Objectives: Bronchogenic cyst (BC) is rare and indication for early invasive treatment for BC is still under discussion. Nevertheless, life-threatening complications due to compression, infection, hemorrhage, and rupture are outlined in the literature.

Case: Here, we present the case of a 6-year-old boy who was admitted to our center with dry cough and exertional dyspnea. Bronchoscopy showed compression of the left main bronchus and X-ray demonstrated consecutive complete atelectasis of the left lung and advanced mediastinal shift. CT scan confirmed the massive finding and depicted a giant mass of 38 × 32 mm in the posterior mediastinum. Furthermore, echocardiography revealed moderate stenosis of left pulmonary artery. The findings indicated surgery in a timely fashion. The extirpation of the cyst through a minimally invasive lateral approach was not feasible due to hyperinflation of the right lung and decreased peripheral oxygenation with a high risk for ECMO necessity. Consequently, a median sternotomy was performed via a limited skin incision.
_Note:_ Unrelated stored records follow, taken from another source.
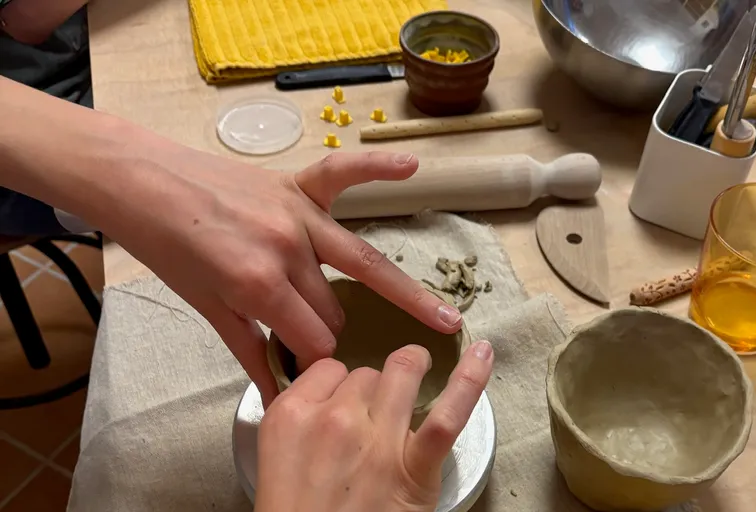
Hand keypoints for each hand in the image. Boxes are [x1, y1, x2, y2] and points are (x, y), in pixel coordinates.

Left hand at [103, 144, 463, 407]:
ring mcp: (298, 213)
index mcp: (258, 285)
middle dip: (331, 334)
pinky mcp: (298, 185)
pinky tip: (412, 169)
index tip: (313, 373)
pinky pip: (346, 174)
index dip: (315, 364)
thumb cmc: (168, 249)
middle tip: (320, 342)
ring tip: (442, 320)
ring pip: (359, 266)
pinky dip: (378, 169)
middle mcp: (287, 249)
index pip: (313, 341)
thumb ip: (250, 350)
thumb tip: (279, 397)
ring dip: (393, 295)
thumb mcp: (206, 308)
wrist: (141, 184)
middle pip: (335, 309)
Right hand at [255, 340, 493, 511]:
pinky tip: (483, 355)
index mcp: (291, 415)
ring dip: (412, 371)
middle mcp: (334, 419)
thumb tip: (329, 395)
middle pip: (365, 372)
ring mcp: (377, 441)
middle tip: (374, 414)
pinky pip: (449, 414)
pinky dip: (470, 380)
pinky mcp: (414, 468)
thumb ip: (301, 420)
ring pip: (402, 373)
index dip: (340, 383)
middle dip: (373, 388)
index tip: (344, 400)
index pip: (328, 368)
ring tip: (419, 370)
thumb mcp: (276, 457)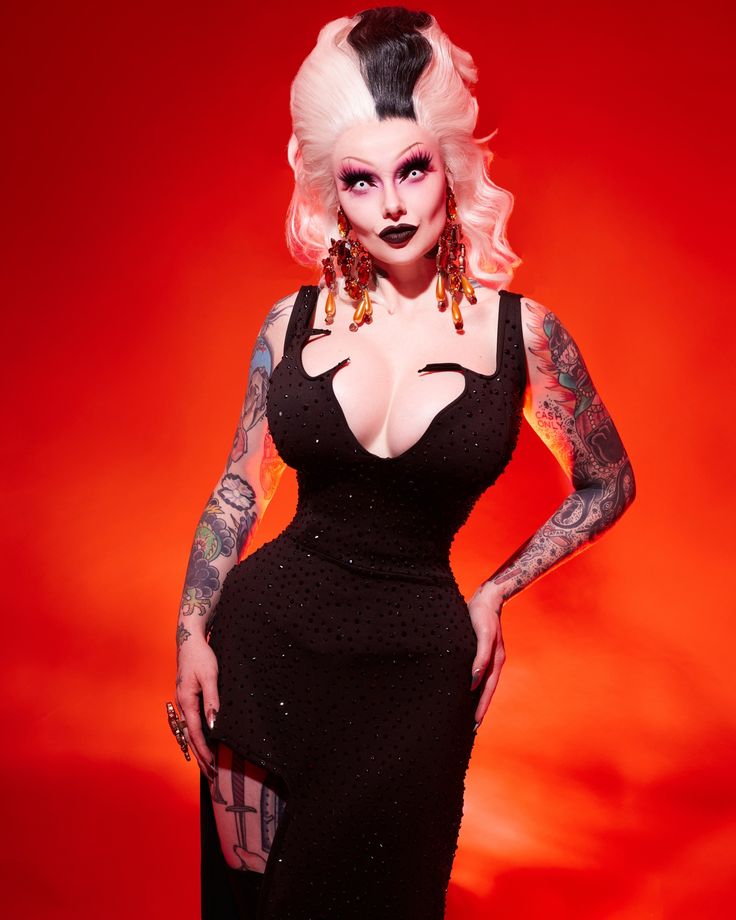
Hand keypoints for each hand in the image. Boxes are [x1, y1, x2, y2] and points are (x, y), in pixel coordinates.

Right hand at [175, 634, 219, 778]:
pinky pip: (190, 722)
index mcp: (187, 701)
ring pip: (189, 731)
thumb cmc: (202, 656)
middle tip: (211, 776)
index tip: (213, 767)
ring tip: (207, 765)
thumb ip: (212, 700)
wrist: (190, 640)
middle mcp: (182, 704)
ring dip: (198, 749)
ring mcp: (183, 701)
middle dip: (200, 757)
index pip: (196, 733)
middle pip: (190, 737)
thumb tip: (214, 724)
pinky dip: (196, 736)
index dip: (204, 751)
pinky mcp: (187, 697)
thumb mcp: (210, 676)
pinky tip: (202, 741)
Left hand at [467, 587, 504, 728]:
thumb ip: (480, 657)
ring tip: (470, 715)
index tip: (474, 723)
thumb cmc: (482, 614)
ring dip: (478, 700)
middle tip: (471, 728)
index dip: (481, 706)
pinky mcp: (483, 652)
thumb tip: (474, 680)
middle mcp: (495, 661)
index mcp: (496, 660)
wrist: (486, 598)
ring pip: (484, 684)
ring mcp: (491, 657)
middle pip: (486, 690)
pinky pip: (480, 674)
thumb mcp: (483, 635)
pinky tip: (468, 691)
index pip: (487, 689)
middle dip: (480, 709)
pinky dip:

The BC originated at the trachea and was excised in toto under technical challenging conditions caused by the mediastinal shift. Histopathology confirmed the diagnosis of a BC. The postoperative course was uneventful and the patient was discharged from hospital 11 days after surgery without symptoms and a nearly normal chest X-ray.

Conclusion: Treatment for BC strategies differs in invasiveness and in frequency of postoperative complications. Full median sternotomy should be reserved for the rare cases with a cyst in the posterior mediastinum or sophisticated advanced cases like ours. In this case, the patient had a short recovery time without wound infection or other complications.